In these sequences, Werewolf of London briefly achieves a sense of magic that far outstrips anything in Paul Verhoeven's effects-laden The Hollow Man. In fact, the unsung heroes of Werewolf of London are certainly the special effects wizard John Fulton and the makeup artist Jack Pierce. The first, who also supervised the trick photography of James Whale's The Invisible Man, did a skillful job of handling Glendon's metamorphosis from man into werewolf, while Pierce, the real creator of the Frankenstein monster, gave Glendon an appropriately savage demeanor in his lupine alter ego.
There is far less to say about She-Wolf of London, a psychological thriller impersonating a werewolf picture that might be described as George Cukor's Gaslight with fangs and claws. A tale about a series of mysterious attacks taking place in a London park located next to a mansion belonging to a family named Allenby, She-Wolf of London drags in some hocus-pocus about a hereditary curse-probably borrowed from John Brahm's superior The Undying Monster--to explain these events. But this idea remains so inadequately developed that it makes the Marifasa look like sound dramatic invention.
Perhaps the best thing anyone could argue in favor of She-Wolf of London is that owing to its tight editing-the running time is only 62 minutes-most people would not be likely to notice such gaping holes in the scenario as the heroine's not knowing that the woman she believes to be her aunt is actually her dead father's housekeeper and former inamorata. The rewards to be gleaned here are marginal indeed.

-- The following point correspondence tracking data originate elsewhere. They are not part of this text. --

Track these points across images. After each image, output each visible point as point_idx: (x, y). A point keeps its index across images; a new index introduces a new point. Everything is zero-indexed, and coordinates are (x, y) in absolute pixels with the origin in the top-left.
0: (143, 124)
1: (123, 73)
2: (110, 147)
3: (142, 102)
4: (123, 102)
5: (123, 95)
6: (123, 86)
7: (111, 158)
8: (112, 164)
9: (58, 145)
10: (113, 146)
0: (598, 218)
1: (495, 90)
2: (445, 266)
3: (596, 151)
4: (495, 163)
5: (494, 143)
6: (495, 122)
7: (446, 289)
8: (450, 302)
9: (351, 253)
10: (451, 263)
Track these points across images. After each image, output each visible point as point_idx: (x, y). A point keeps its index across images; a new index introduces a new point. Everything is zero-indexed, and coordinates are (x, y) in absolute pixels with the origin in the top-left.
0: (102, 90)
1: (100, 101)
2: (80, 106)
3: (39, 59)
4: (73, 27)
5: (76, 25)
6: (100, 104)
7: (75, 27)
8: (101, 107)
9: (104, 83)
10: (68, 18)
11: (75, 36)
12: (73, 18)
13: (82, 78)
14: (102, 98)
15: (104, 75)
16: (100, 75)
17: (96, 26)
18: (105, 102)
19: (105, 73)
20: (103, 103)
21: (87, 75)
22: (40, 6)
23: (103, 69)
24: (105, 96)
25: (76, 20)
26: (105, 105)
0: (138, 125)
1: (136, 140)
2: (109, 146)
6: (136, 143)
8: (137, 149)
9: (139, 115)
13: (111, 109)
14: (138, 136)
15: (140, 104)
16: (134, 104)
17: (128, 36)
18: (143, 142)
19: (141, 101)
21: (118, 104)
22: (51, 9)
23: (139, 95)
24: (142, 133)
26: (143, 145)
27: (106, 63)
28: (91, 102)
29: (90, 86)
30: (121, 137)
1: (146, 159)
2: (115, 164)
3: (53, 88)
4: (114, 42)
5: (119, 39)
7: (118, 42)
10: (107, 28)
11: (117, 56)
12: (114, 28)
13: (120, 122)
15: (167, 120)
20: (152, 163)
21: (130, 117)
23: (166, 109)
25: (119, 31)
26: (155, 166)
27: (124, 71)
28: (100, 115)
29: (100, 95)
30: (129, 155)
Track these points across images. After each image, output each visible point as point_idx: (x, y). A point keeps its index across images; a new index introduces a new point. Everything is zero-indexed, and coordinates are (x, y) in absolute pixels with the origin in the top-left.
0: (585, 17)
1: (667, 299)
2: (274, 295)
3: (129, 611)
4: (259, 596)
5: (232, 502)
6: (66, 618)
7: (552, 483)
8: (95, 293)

She-Wolf of London is not only burdened with a ludicrous story line but a uniformly mediocre cast, although Sara Haden as the malevolent housekeeper does a plausible job of imitating Judith Anderson's bravura performance as Mrs. Danvers in Alfred Hitchcock's Rebecca.
Still, the film, photographed by Maury Gertsman, boasts some striking shots of an unknown woman in white fleeing the Allenby manor in the middle of the night, and of the park shrouded in fog, for the delectation of anyone who has the patience to wade through the muck that surrounds them. The DVD is bare-bones without notable extras except trailers, but well-designed and user friendly. As with most of Universal's Classic Monster releases, the picture and sound quality of both movies is excellent.

Rating: 2 stars
Summary: Nothing to howl about
Review: Werewolf of London/She-Wolf of London is a classic black and white duo. I'm a big fan of werewolf films so, it was nice to see where it all started. Werewolf of London was the better film. She-wolf was quite simply: a. too short, and b: not a monster movie.

While I liked the feature, (Werewolf of London ), the film doesn't have much re-watch value. I mean, how many times can you watch the transformation scenes? Also, the 'hero' was rather unlikable. This film would be different if he cooperated with the other scientist and searched for a cure, instead of being a so selfishly boneheaded.

I recommend these films for old monster movie buffs. But for me, I just forced myself to finish it.